The Kindle offers a similar experience in a much larger market – text. This one is tougher to monetize. In the digital age books have managed to remain premium content. However, beyond books, magazine and newspaper content is available in abundance online for free. Yet, I still believe that people will pay to receive some of their favorites on their Kindles or their Kindle-enabled phones. Meet them there now while you can.

And of course, there’s the segment of the publishing industry that has gotten itself beyond denial and/or arm-flapping to the point of grappling with the potential that’s sat on their doorstep. Rather than dismissing ereaders as imperfect implementations, the Pan Macmillan digital team are looking ahead to what they see as an inevitable “iPod moment” for text:

… the iPod had a phenomenally intuitive control, especially given the bemusing buttons and rollers of it’s competitors (and I should know as I held out for some time, before caving in with a combination of resignation and glee). Characteristic of it’s manufacturer this no doubt has been an enormous boon to the device. Beyond that though the now iconic look from legendary Apple designer Jonathan Ive was what made us want one. The iPod wasn’t just useful, fun etc- it was jaw grindingly desirable.

Usability and covetability. Two principles for world domination.

What strikes me as being the interesting parallel with these two, aside from the the slightly obvious observations just outlined, is that both came from behind. They did not have first mover advantage. Instead they used these design concepts to leapfrog into pole. Indeed, it could be argued that precisely not coming first was an advantage in that it allowed the pair to fine tune their product and get these two crucial areas right.

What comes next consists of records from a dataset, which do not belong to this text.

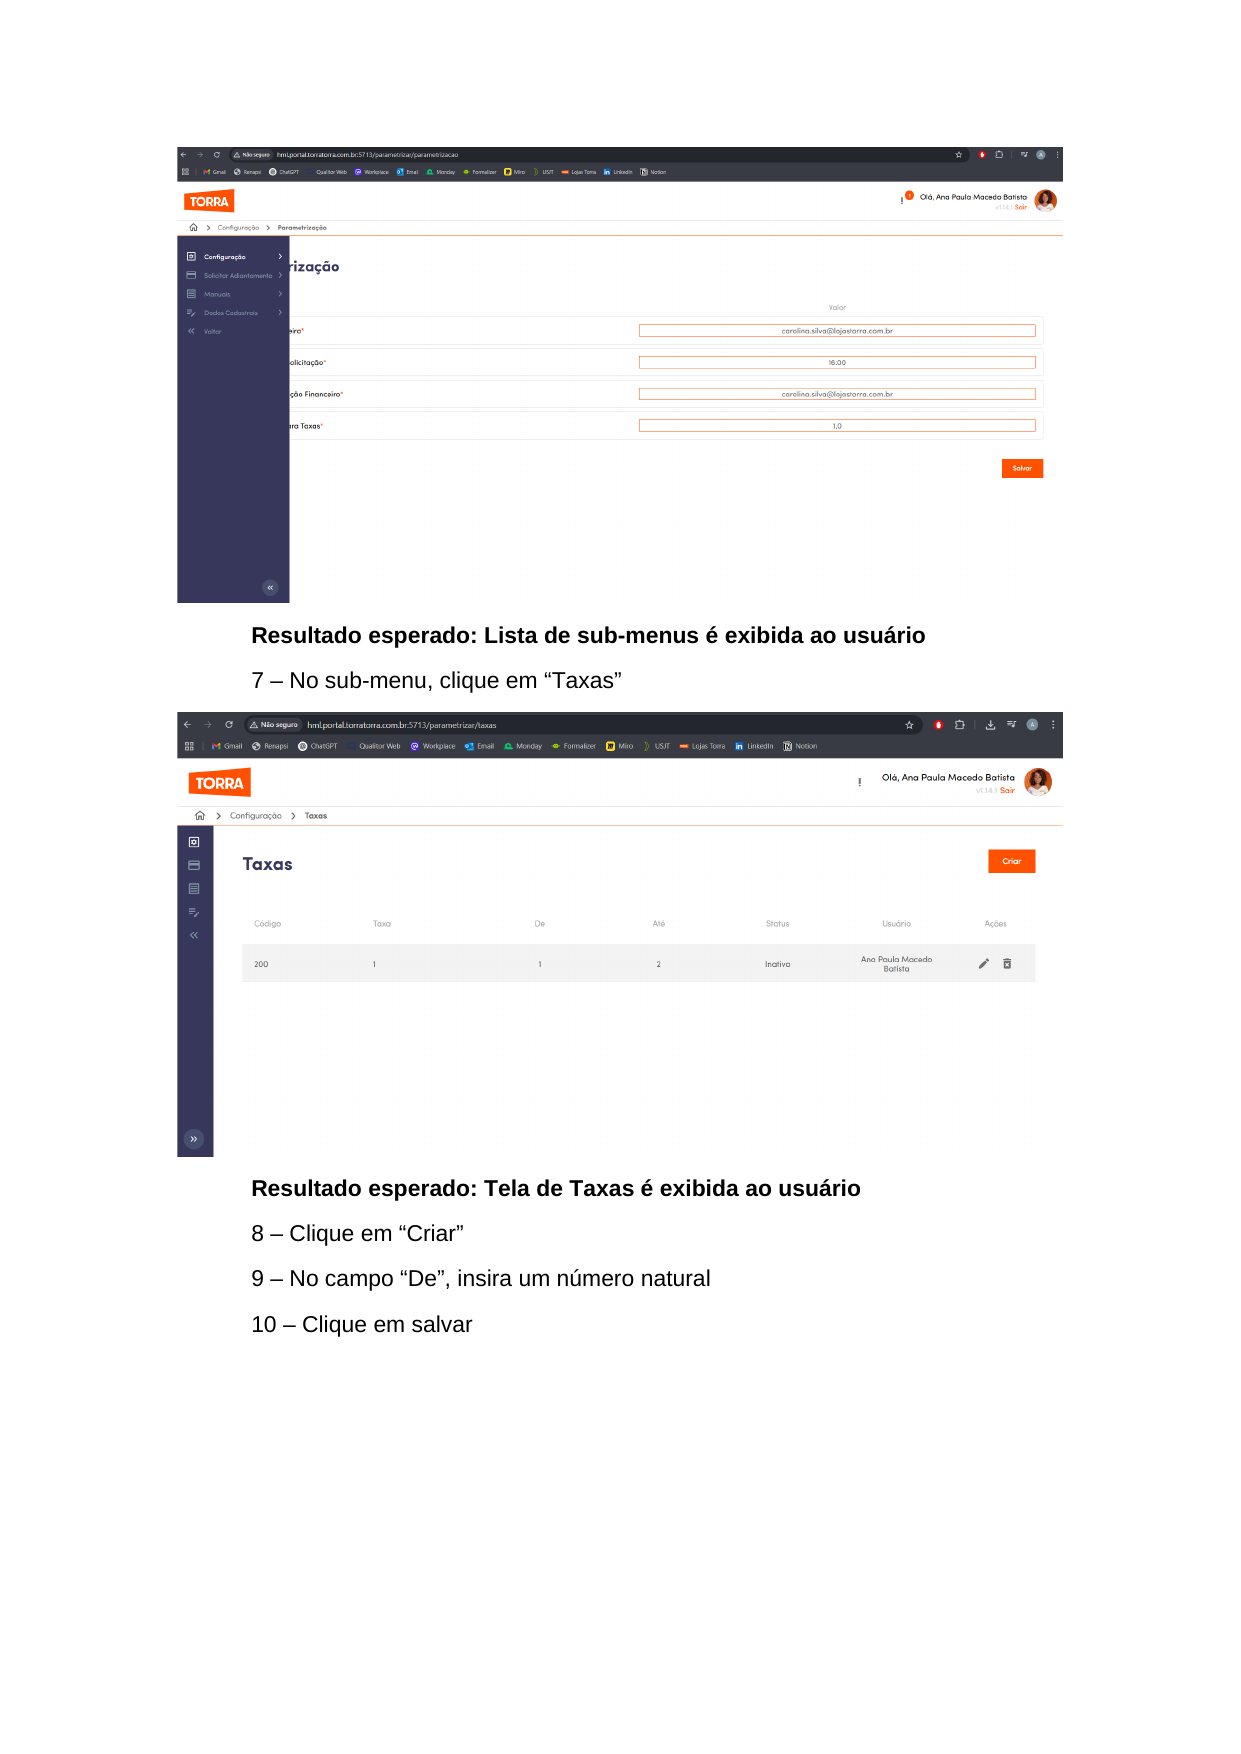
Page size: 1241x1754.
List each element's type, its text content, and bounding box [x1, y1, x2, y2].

text 9 – No campo “De”, insira um número natural [177, 1265, 1063, 1292]
text Resultado esperado: Tela de Taxas é exibida ao usuário [177, 1175, 1063, 1202]
text 10 – Clique em salvar [177, 1311, 1063, 1337]
picture [177, 147, 1063, 603]
text Resultado esperado: Lista de sub-menus é exibida ao usuário [177, 622, 1063, 648]
text 7 – No sub-menu, clique em “Taxas” [177, 667, 1063, 693]
picture [177, 712, 1063, 1157]
text 8 – Clique em “Criar” [177, 1220, 1063, 1247]
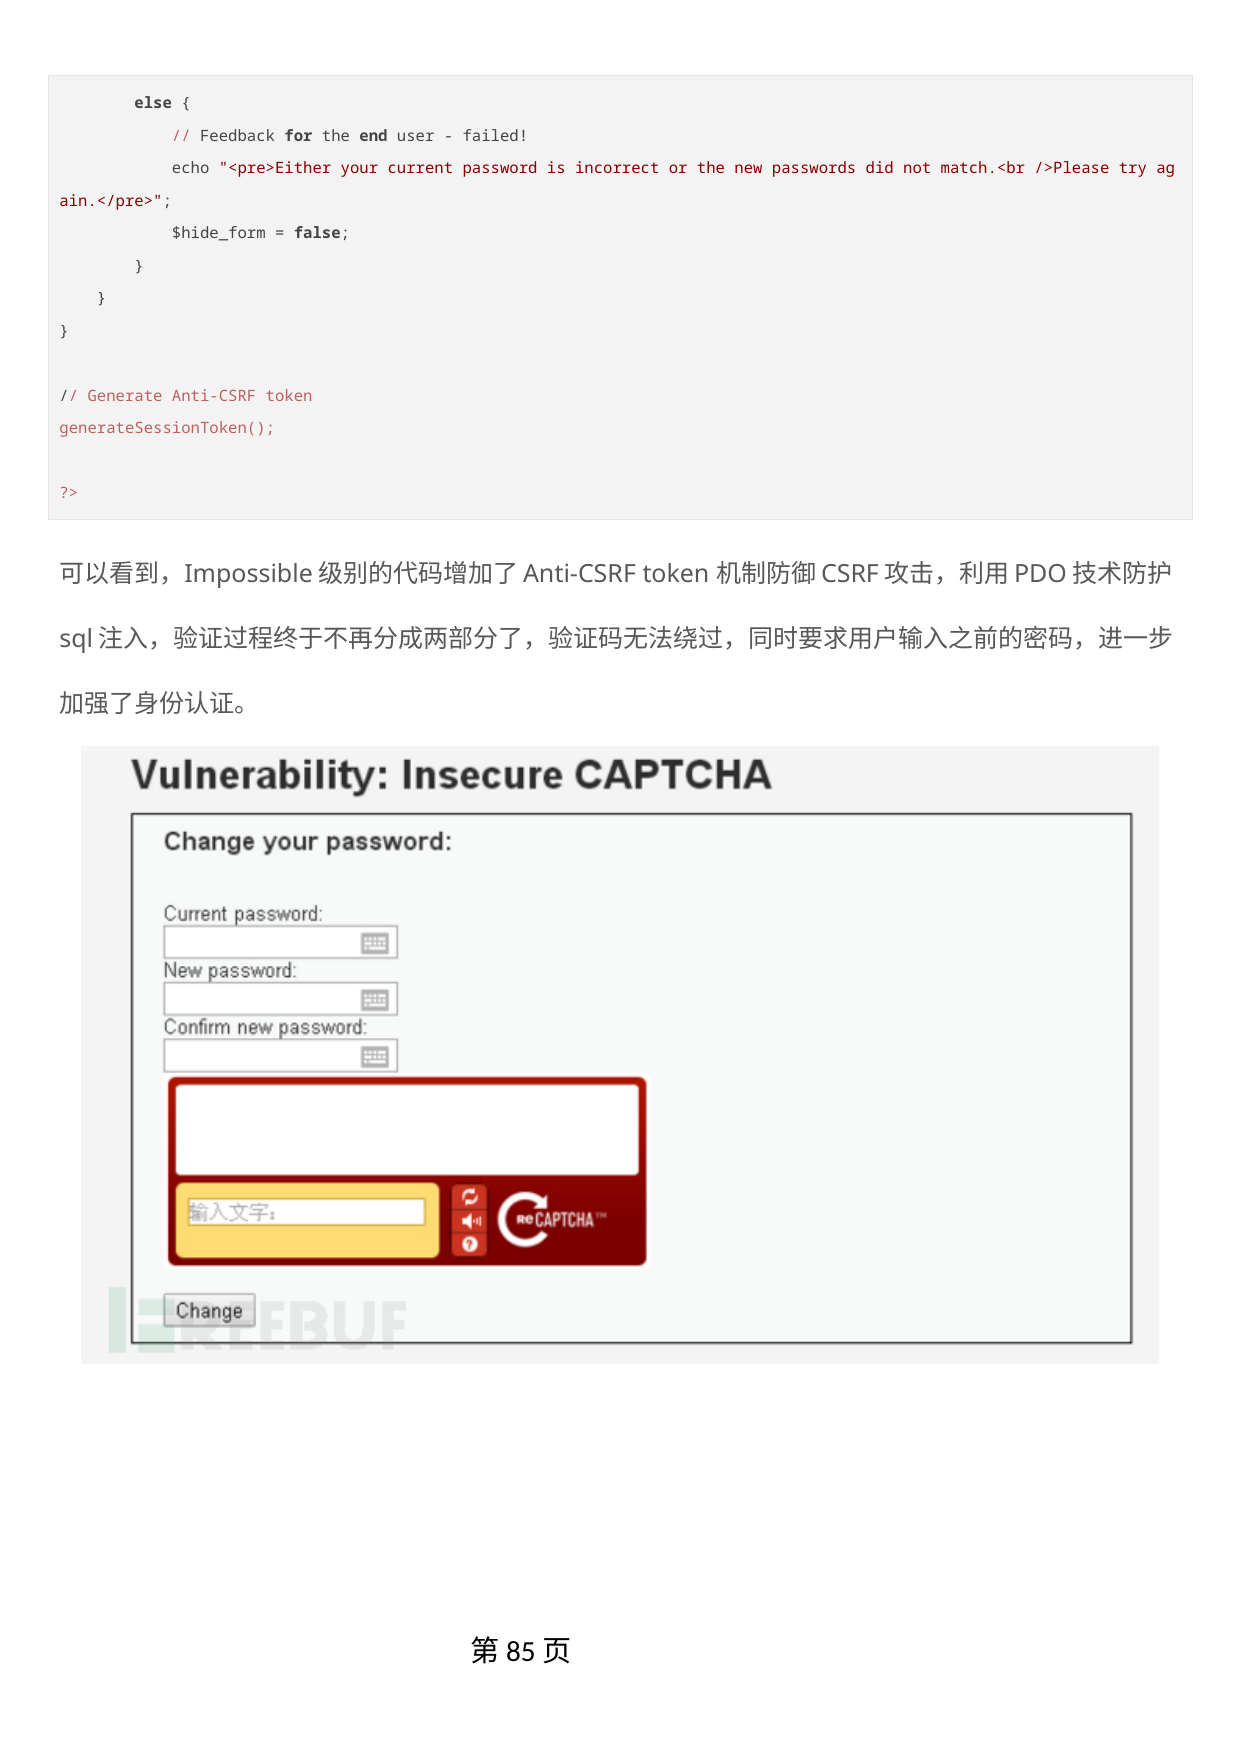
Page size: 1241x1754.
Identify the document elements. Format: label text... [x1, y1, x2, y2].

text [49, 76, 1192, 519]
text 可以看到，Impossible级别的代码增加了Anti-CSRF token 机制防御CSRF攻击，利用PDO技术防护sql注入，验证过程终于不再分成两部分了，验证码无法绕过，同时要求用户输入之前的密码，进一步加强了身份认证。 [59, 539, 1181, 734]
picture [81, 746, 1160, 1364]
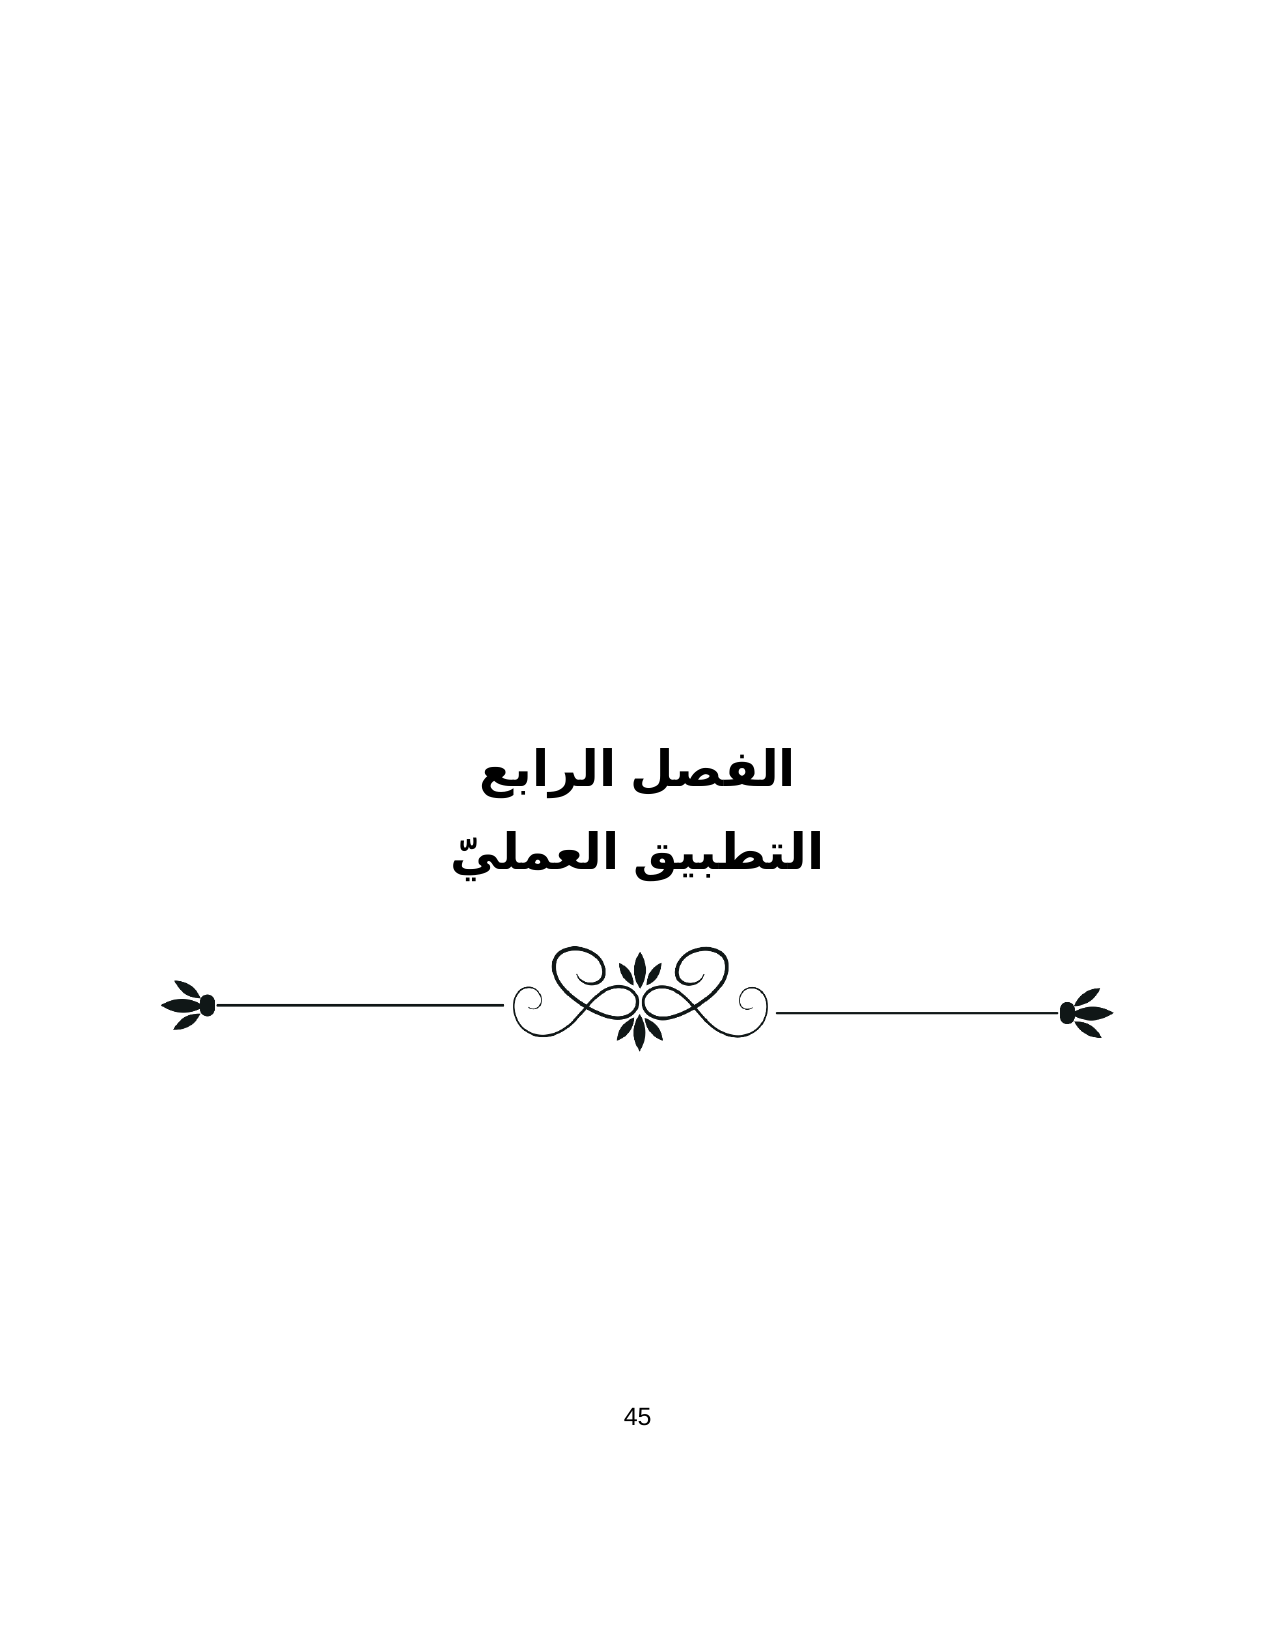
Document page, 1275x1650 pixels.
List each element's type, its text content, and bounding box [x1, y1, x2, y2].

text الفصل الرابع [150, 739, 1125, 797]
text التطبيق العمليّ [150, 822, 1125, 879]
picture [150, 904, 1125, 1091]
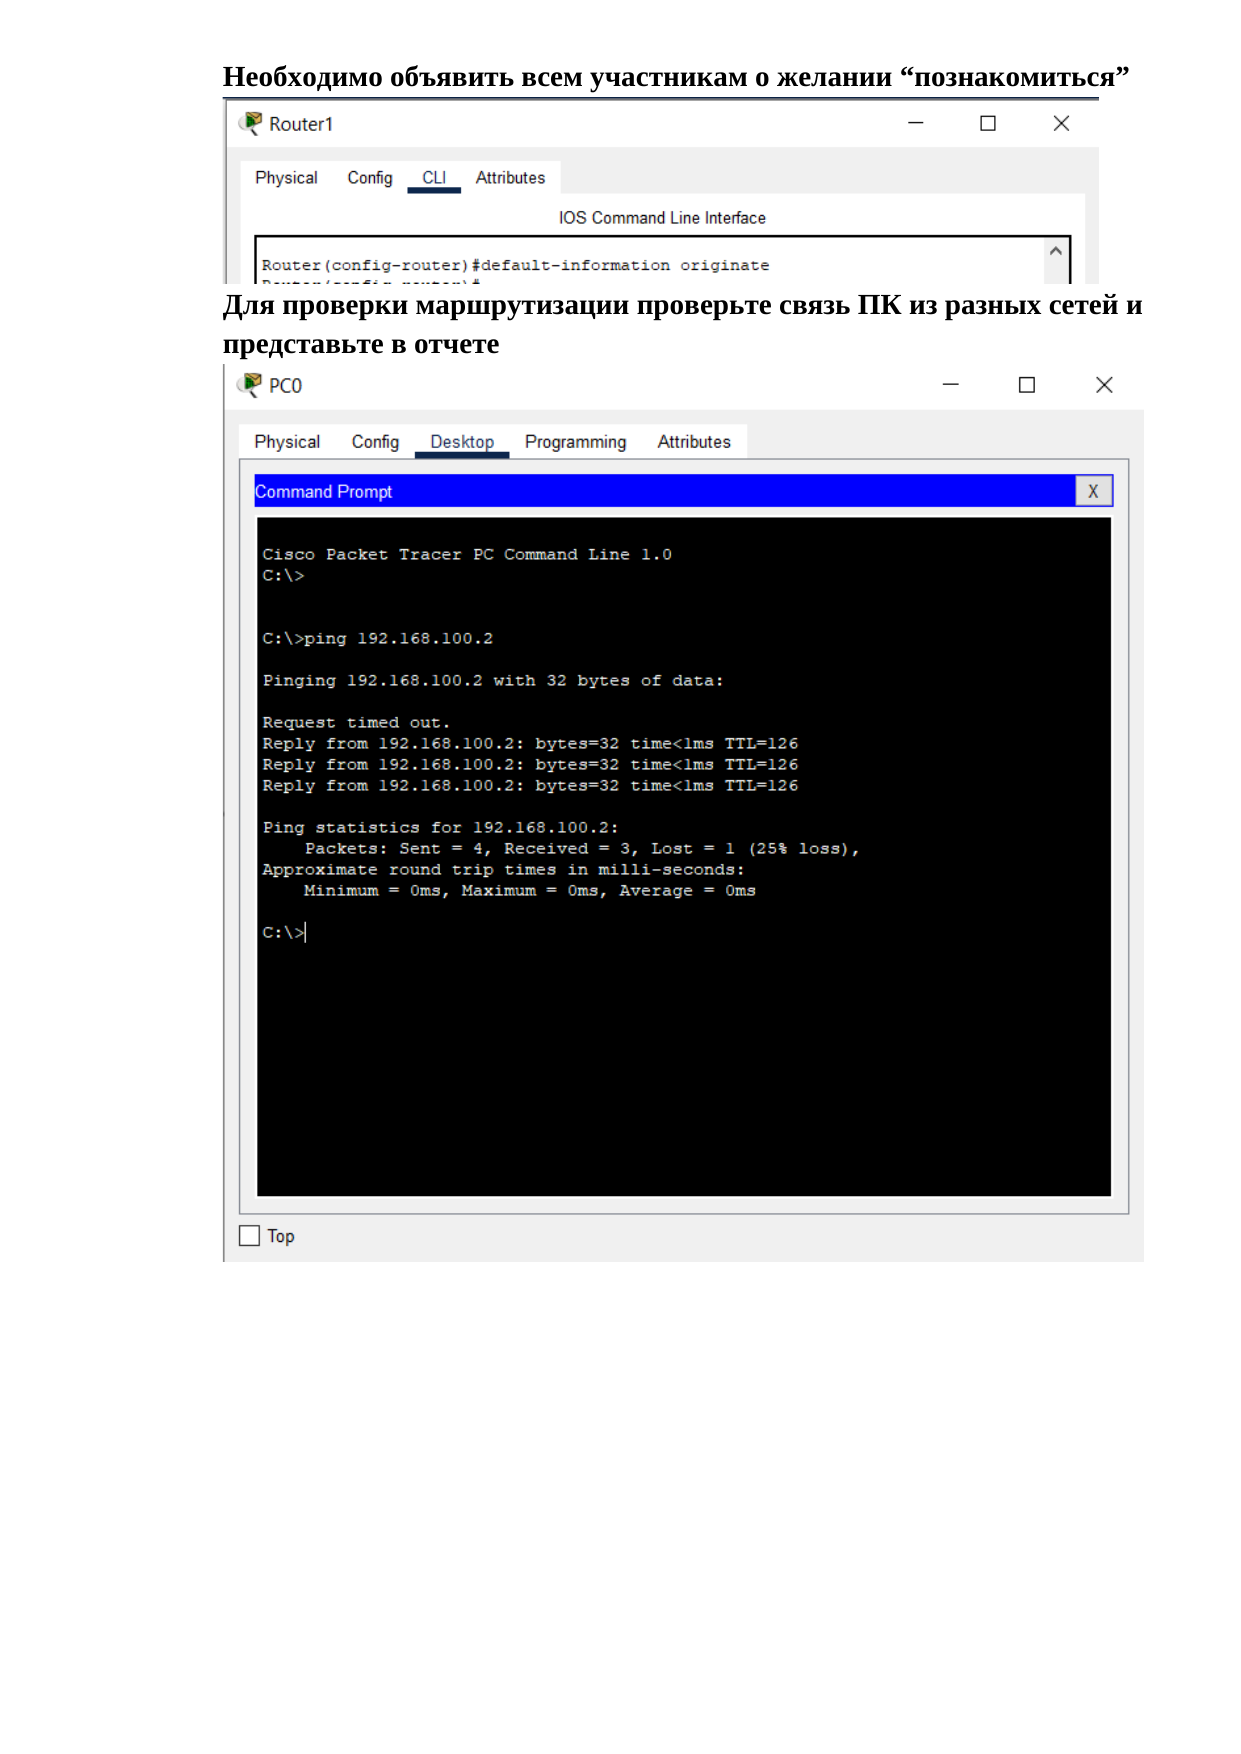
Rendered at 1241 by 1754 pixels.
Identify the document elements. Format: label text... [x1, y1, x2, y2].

list Для проверки маршрутизации проверьте связь ПК из разных сетей и представьте в отчете [223, 287, 1169, 359]
picture [222, 364, 1144, 1262]
picture [222, 97, 1099, 284]
list Необходимо объявить всем участникам о желании “познакомиться” [223, 59, 1169, 93]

Going back to the ereader then, I get the sense that we are on the cusp of when useability and covetability collide, uniting in a glorious burst of reading device nirvana. Ok maybe not quite, but once those user interfaces have been tweaked, and once someone like Ive gets there hands on a reading device, they will be back.

So we’re not quite at the “all bets are off” stage, but we’re certainly beyond the point where it’s a few evangelists with sandwich-boards prophesying the end-times. The more I look at it, the more I suspect that with ebooks the question is no longer “if?” but “when?”

What about you lot – how many of you have a reader already, and how has it changed your text media consumption? And for those that don’t have one, what will be the change that makes you cross the line?